ここでは、原作の「エイリアン」とは別作品としている面を中心に、個人的な妄想だけを裏付けに謎を掘り下げてみた。
以下、ネタバレばかりなのでご注意を。
映画の中の謎一覧
- 黒い液体、あれは何なのか?(遺伝子をリセットするウイルス?)
- 冒頭の滝シーンはなんだったのか?(処刑?人体実験?それとも本当のアダムとイブ?)
- エンジニアの目的は何だったのか?(船長の言う通りただの科学実験? 或は神様?)
- 巨大な顔面型石像、宗教画?のあった部屋は何だったのか?(教会?)
- 宗教画中心にいた「神」の像をエンジニアは信仰しているのか?(エイリアンにしか見えないが?)
- あの巨大ドームの上階のループ状の施設は何だったのか?(回転加速器?)
- ドームの上部がドクロ?
- 宇宙船はどこに飛び立ったのか?(地球? なぜ? 何故人類絶滅させる必要が? ウイルスに欠陥が?)
- スペースジョッキーは何だったのか?(宇宙船のコクピット? 超ひも理論をベースにした時間旅行ポッド?)
- シャーリーズセロンはアンドロイドなのか?(ブレードランナー的な解釈が広げられる表情)
- デヴィットは何故黒い液体をホロウェイに含んだのか?
- ファーストコンタクト時、エンジニアは何故発狂したのか?(「永遠に生きるのが神」と伝えたウェイランドに対する回答?)
映画でわかった事
- 旧作エイリアン群は遺伝子暴走したモンスターの一部にすぎない
- 黒い液体に触れると進化暴走する
- 劇中で神とは遺伝子をコントロール出来る存在
- 宇宙中の生き物は同じ遺伝子(エンジニア自身も)
仮説
- 巨大石像の顔、あれはデヴィットでは?(劇中登場する「切断頭部」類はすべてデヴィットでは? 「死なないのが神」の会話のとおり、頭部切断されても死んでいない彼は、次回作でエンジニアの神となる?)
- とすると、スペースジョッキーは時間旅行ができ、次回作で未来と過去の時間軸が繋がる。
- シャーリーズセロンはアンドロイドでは?(「ウェイランド=親」とインプットされ自分がレプリと気付いていないレイチェル型。終盤、自分だけが脱出し、メンバーとして一見オーバーな行動に出てしまう点、ロボット三原則の防衛プログラムが働いた。)

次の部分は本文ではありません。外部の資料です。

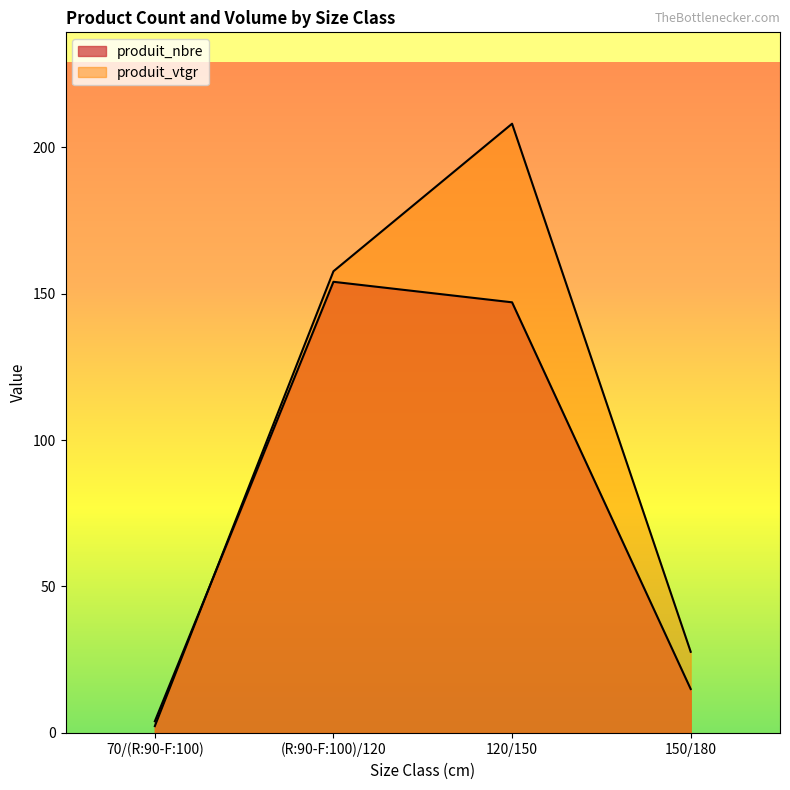

Which has a higher value, (R:90-F:100)/120 or 120/150?

(R:90-F:100)/120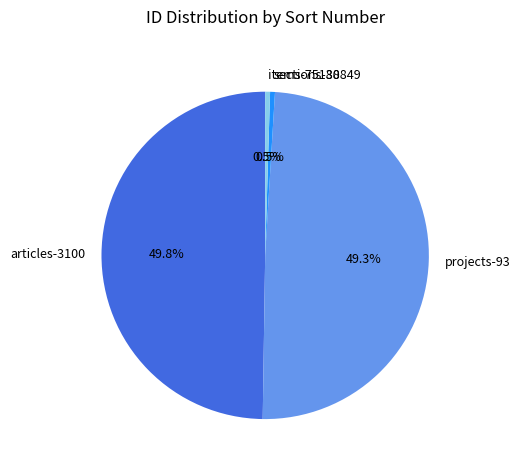

What percentage is NOT represented by articles-3100?

50.2%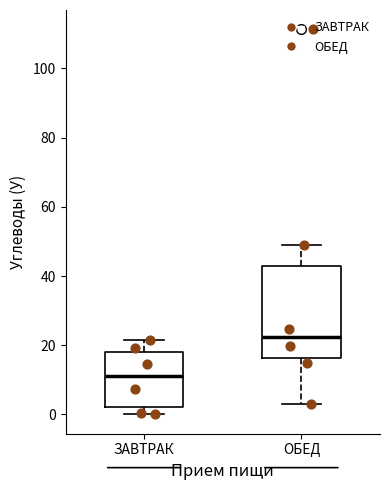

Where does the upper whisker of the box for ОБЕД end on the y-axis? The values are not printed on the chart, so give them approximately, as read against the axis.

48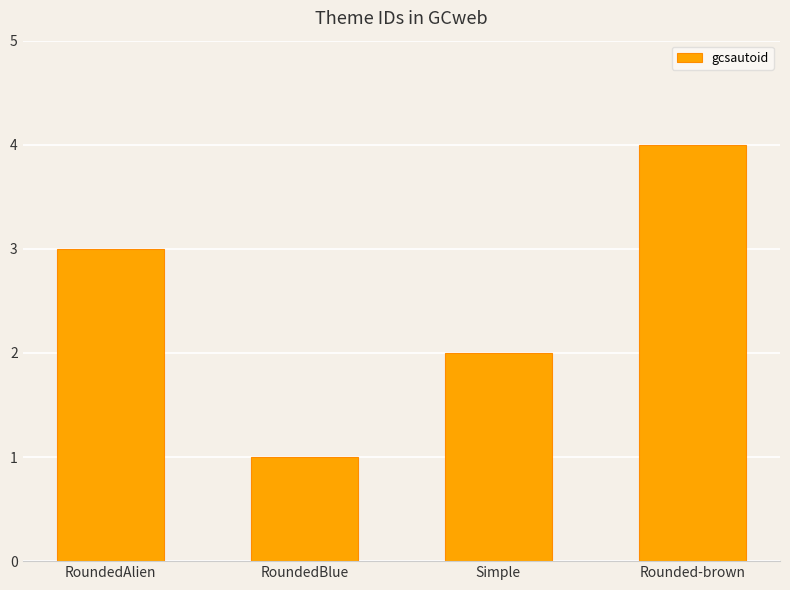

What is the greatest value displayed?

4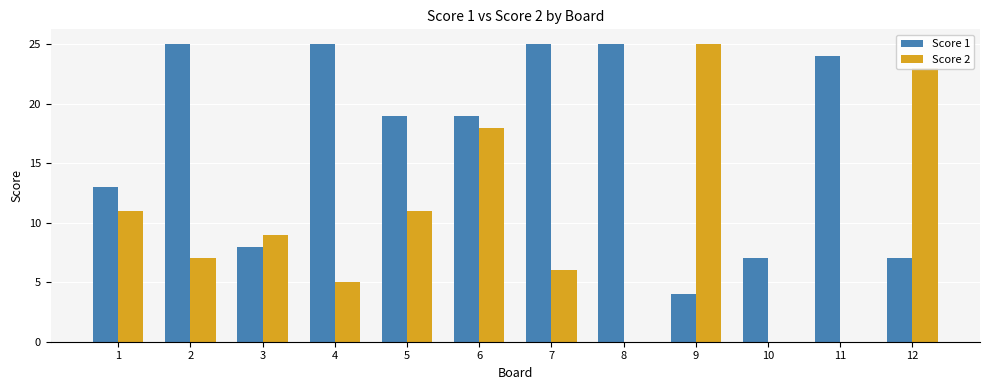

What is the maximum value for Score 1?

25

- クルーの「入れ墨モヒカン男」はアンドロイドである(硫酸で顔が溶けたシーンで、金属製の鼻骨部品がチラ見えする)
ギーガーが見せるアメーバ的メタファー
書店で「ギーガー・エイリアン」という画集を初めて開いた時の不安感、特に、くるひもくるひも淘汰と交配を繰り返すアメーバな点だけが人間の性(さが)であって、その他の事(音楽、美術、芸術だとか、経済、人間の文化活動の一式)は全て、生物的目的を円滑に果たすための潤滑油に過ぎない、といったニュアンス。太宰治の小説「斜陽」の主人公が言う印象深いセリフを読んだときと同じ悲壮感が襲い掛かる。
「この世の中に、戦争だの平和だの貿易だの組合だの政治だのがあるのは、なんのためだか、このごろ私にもわかって来ました。あなたは、ご存じないでしょう。だから、いつまでも不幸なのですわ。それはね、教えてあげますわ、女がよい子を生むためです。」
この映画「プロメテウス」もそういった絶望的な進化観を背景に進む、後味悪い内容でありながら、ハッキリ答えを示さない謎だらけで、劇中、意味ありげな暗号や暗示が散りばめられた、ミステリー好きには楽しめる内容ではあったが…。
次々登場し、妄想を刺激する見るにおぞましいギーガー的美術
- 教会セットが、アレに見えてしまう;
- 手術で摘出されたモンスターがイカ型な理由はアレがアレだから;
- ドームがアレに見える;
- チェストバスターのアレがアレに見えてしまう;
- 旧作フェイスハガーのアレがアレだったから、巨大フェイスハガーのアレはアレのアレ?;
- スペースジョッキーの化石をよく見ると、まさか、なんで?と思う点
- ギーガーの世界観そのものがアレのメタファーなんですからしょうがないか;
面白かったレビュー
ギーガーの元ネタ?
ギーガーの元ネタかと思ったが、ギーガーよりだいぶ先の2003年にアメリカのMarcelo Bordeseによって描かれた絵画「Leda」。ギーガーの世界そっくりだ。このようにギーガーの絵はたくさんの芸術家に影響を与えた。